ODOT: You Need To Fund Portland’s Billion Bollards Club

 

(Source: Unsplash/Namnitha Peruri.)

A billion bollards! That’s what we called for back in 2021. As Congress was assembling what would eventually become the Infrastructure Investment and Jobs Act (IIJA), we asked ourselves: Instead of expanding highways and building more interchanges, what could the federal government fund that would make our cities financially stronger and our citizens safer?

As I wrote then, “America needs a billion bollards. There is no coherent argument against lining every street in America with them. This is the minimum level of protection needed to keep people safe from violence. It is the least we can do to correct the massive asymmetry of risk experienced on our nation’s streets by people outside of a vehicle.”

Engineers suggest that bollards along the sides of our streets might potentially damage automobiles; that is an expression of oversensitivity to the wrong problem. We routinely protect construction workers with concrete barriers placed between them and traffic, as we should. There is no reason why people walking along sidewalks, waiting to cross the street, or playing in the park should not be protected from the same threat.

One Strong Towns Local Conversation is answering the call.

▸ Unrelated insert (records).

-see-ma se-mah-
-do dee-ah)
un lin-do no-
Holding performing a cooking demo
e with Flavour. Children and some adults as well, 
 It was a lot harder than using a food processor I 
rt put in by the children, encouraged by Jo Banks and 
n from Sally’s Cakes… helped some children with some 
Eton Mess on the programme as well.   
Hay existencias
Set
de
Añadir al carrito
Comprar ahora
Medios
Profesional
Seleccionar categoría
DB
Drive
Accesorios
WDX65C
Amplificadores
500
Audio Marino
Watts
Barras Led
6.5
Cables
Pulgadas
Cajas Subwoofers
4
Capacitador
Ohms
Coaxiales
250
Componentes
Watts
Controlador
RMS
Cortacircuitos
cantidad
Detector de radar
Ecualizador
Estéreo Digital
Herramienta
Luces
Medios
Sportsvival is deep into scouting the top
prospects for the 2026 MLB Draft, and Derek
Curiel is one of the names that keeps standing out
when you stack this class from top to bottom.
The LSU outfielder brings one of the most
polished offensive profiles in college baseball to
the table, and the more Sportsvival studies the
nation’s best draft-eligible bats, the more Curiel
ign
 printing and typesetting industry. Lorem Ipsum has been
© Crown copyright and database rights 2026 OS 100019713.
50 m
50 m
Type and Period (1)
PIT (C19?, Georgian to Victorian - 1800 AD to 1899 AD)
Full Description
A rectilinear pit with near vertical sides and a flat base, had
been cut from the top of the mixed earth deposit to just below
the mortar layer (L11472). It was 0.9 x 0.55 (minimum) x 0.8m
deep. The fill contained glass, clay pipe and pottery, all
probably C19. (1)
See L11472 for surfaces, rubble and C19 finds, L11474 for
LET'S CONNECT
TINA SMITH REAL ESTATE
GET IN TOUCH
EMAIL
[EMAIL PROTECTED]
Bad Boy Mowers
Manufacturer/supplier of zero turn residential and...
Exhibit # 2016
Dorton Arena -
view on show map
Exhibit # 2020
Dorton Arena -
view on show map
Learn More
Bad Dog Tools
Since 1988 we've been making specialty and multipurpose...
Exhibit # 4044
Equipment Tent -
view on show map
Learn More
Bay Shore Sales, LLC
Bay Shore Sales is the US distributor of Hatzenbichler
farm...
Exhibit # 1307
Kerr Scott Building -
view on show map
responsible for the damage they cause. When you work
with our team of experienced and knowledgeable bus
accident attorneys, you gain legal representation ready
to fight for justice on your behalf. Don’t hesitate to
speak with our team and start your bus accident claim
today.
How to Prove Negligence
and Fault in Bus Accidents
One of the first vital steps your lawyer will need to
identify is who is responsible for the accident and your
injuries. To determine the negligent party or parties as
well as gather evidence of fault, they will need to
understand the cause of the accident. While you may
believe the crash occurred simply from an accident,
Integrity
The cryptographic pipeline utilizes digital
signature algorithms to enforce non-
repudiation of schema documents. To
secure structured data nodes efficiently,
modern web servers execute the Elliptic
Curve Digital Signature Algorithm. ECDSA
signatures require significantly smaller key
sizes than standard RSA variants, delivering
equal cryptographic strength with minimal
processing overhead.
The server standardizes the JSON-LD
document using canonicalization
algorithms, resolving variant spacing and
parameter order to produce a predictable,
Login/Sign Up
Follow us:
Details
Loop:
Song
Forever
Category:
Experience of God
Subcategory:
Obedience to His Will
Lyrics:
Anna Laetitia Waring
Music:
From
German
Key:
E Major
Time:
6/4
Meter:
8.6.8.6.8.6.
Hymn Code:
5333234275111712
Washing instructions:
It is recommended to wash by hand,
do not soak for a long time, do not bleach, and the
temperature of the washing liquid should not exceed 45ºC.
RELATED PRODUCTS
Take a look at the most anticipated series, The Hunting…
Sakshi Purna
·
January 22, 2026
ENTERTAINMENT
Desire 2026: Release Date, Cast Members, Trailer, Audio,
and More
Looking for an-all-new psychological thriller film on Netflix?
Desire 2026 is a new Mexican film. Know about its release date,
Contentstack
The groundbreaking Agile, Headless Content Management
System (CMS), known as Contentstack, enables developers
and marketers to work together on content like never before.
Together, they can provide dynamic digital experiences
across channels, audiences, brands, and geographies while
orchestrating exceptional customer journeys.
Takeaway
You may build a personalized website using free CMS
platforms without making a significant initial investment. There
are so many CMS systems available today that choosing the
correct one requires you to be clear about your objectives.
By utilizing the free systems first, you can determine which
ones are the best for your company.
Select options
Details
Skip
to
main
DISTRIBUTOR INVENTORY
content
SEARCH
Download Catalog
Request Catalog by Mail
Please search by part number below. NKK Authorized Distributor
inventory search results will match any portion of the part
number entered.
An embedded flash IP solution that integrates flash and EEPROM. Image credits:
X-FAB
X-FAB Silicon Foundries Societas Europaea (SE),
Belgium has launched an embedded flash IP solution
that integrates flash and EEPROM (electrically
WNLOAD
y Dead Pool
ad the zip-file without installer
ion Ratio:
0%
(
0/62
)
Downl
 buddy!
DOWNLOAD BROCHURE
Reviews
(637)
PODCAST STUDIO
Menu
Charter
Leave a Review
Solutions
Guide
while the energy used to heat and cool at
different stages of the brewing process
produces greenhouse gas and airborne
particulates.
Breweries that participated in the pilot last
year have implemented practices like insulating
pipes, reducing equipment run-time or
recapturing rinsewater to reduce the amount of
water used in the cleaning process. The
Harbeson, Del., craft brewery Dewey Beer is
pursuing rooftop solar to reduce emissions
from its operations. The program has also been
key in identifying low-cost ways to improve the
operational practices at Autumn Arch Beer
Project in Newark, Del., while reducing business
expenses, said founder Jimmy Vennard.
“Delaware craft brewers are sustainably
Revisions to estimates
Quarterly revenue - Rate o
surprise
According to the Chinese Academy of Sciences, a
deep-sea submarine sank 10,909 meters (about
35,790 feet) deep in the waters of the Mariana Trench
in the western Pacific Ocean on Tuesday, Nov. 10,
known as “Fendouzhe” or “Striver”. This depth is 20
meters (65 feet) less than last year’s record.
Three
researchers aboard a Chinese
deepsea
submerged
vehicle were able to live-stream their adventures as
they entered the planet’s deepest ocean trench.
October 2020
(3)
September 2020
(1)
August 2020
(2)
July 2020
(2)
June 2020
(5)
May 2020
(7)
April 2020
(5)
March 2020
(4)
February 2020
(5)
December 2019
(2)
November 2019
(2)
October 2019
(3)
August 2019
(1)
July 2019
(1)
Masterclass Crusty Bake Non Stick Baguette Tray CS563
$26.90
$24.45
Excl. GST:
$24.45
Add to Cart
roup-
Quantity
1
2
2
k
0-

In Portland, Strong Towns PDX has created the Billion Bollards Club. They don’t have any of the money from the federal infrastructure bill, yet they are doing the critical work of identifying where Portland’s bollards should go.


Local Conversations are groups of people in your area who get together to socialize, talk about Strong Towns insights, and get involved in the future of your community. There's a space for you to join in: find your city on the Local Conversations Map and reach out.


In the spirit of the Four Step Approach to Public Investment, Strong Towns PDX asked, “If we could each place a few bollards, where would we place them, based on our lived experiences and understanding of our neighborhoods?” They created a map and invited their members, along with other friends and neighbors, to crowdsource the most urgent locations where bollards are needed. 

The Oregon Department of Transportation (ODOT) is receiving $4.5 billion from IIJA. ODOT, for just $250,000 (0.005% of your total funding package) you can fund somewhere between 300 and 500 bollards in key locations in Portland. Strong Towns PDX will identify locations for you; you just need to fund them.

As I wrote in 2021, “there is nothing we can do that will save more lives, and few things that will put us in a better position to build strong towns,” than installing a billion bollards. Let’s get started with a few hundred in Portland.